Slow API routes performance on NextJS

Hey everyone,

I’m running NextJS 13 with the Pages router on a private app. We use its app routes functionality (Routing: API Routes | Next.js) to proxy requests to our backend and to protect them using nextjs-auth0’s withApiAuthRequired method. We use the standard ‘@netlify/plugin-nextjs’ dependency to set this up Netlify side.

This works fine, but what we’ve noticed is that it’s just consistently running slowly. A request which would normally take 300ms if you were to make a request to our API directly is taking 1.5s - 2.5s when going though Netlify serverless functions via the proxy.

From what I can see, we’re not doing anything special that would explain the slowdown, so I’m just looking to get opinions on things I can try to improve this situation.

Here’s the code we’re using in NextJS for the proxy in /pages/api/[...path]. Nothing too special.

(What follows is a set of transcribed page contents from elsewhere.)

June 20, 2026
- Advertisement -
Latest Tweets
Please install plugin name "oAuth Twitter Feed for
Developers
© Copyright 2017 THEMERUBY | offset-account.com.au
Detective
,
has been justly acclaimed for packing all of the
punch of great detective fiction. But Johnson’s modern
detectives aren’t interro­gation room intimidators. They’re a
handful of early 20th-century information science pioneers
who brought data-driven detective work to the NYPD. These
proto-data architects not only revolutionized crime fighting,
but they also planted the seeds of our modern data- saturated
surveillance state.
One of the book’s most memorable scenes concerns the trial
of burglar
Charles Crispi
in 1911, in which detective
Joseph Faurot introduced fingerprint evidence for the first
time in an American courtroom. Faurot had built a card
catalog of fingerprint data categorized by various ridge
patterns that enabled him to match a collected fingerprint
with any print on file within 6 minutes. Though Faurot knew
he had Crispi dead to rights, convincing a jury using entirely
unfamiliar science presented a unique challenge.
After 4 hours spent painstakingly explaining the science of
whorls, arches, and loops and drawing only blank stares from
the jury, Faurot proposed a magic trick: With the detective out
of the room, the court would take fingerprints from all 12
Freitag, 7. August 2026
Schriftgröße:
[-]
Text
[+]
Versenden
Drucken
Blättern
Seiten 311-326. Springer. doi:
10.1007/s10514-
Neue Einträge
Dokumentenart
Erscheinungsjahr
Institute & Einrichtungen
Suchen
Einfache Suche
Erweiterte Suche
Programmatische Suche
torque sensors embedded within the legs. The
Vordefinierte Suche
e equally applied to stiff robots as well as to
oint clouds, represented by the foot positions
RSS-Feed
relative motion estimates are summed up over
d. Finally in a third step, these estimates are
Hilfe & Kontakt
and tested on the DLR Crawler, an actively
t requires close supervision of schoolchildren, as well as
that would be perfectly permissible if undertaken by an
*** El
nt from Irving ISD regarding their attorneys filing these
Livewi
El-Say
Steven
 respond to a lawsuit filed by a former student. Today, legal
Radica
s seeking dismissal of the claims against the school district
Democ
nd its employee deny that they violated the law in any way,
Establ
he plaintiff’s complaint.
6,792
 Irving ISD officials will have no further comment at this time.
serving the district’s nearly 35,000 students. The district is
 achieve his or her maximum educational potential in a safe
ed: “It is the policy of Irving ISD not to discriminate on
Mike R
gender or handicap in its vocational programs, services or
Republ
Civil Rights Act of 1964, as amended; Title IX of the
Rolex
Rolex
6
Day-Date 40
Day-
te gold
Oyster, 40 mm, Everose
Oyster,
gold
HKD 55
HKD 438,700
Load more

const handler = async (req: NextApiRequest, res: NextApiResponse) => {
  try {
    const { accessToken } = await auth0.getAccessToken(req, res, { scopes });
    const { path, ...params } = req.query as {
      path: string[];
      [key: string]: string | string[];
    };
    const url = `${process.env.API_ROOT}${path.join('/')}`;
    const request: AxiosRequestConfig = {
      url: url,
      method: req.method as Method,
      headers: {
        Authorization: `Bearer ${accessToken}`,
      },
      params: params,
      data: req.body,
      responseType:
        req.headers['x-content-type'] === 'binary' ? 'arraybuffer' : undefined,
    };
    const response = await axios.request(request);
    const jsonResponse = await response.data;
    res.status(response.status || HttpStatusCode.OK).send(jsonResponse);
  } catch (err) {
    if (axios.isAxiosError(err)) {
      apiLogger.error(err, err.response?.status);
      res.status(err.response?.status || 500).json({
        ...err.response?.data,
      });
    } else {
      throw err;
    }
  }
};

export default async (req: NextApiRequest, res: NextApiResponse) => {
  try {
    return await auth0.withApiAuthRequired(handler)(req, res);
  } catch (err) {
    const error = err as Error;
    apiLogger.error(error, undefined, 'Error thrown by handler');
    res.status(500).json(new ApiError('See logs for details', 500));
  }
};

export const config = {
  api: {
    externalResolver: true,
    bodyParser: {
      sizeLimit: '15mb',
    },
  },
};

I’ve also optimised the NextJS bundle sizes so the ‘first load js shared by all’ is in the green for the api paths.

Any ideas or pointers would be very welcome. Thanks. :slight_smile:

That might or might not be expected as it depends on several factors. When you connect directly, you’re simply making a single HTTP request to their server and getting a response. When you connect to them via Netlify, the following happens:

  • The request hits Netlify’s servers
  • We pass the request to AWS Lambda
  • AWS Lambda downloads your code bundle, prepares its systems, etc. and starts running the code
  • Once your code hits the part where you’re making the request to your backend, that’s when your backend will actually get the request
  • Backend responds to AWS Lambda
  • AWS Lambda responds back to us
  • We respond back to you

As you can see there are several more moving parts here and extra network connections being made each adding latency and other delays.

With that being said, you can still see if the request from AWS Lambda to your backend is being made within reasonable timeframe using console.time() statements. Other factors like location differences of each of these servers would also contribute to a factor.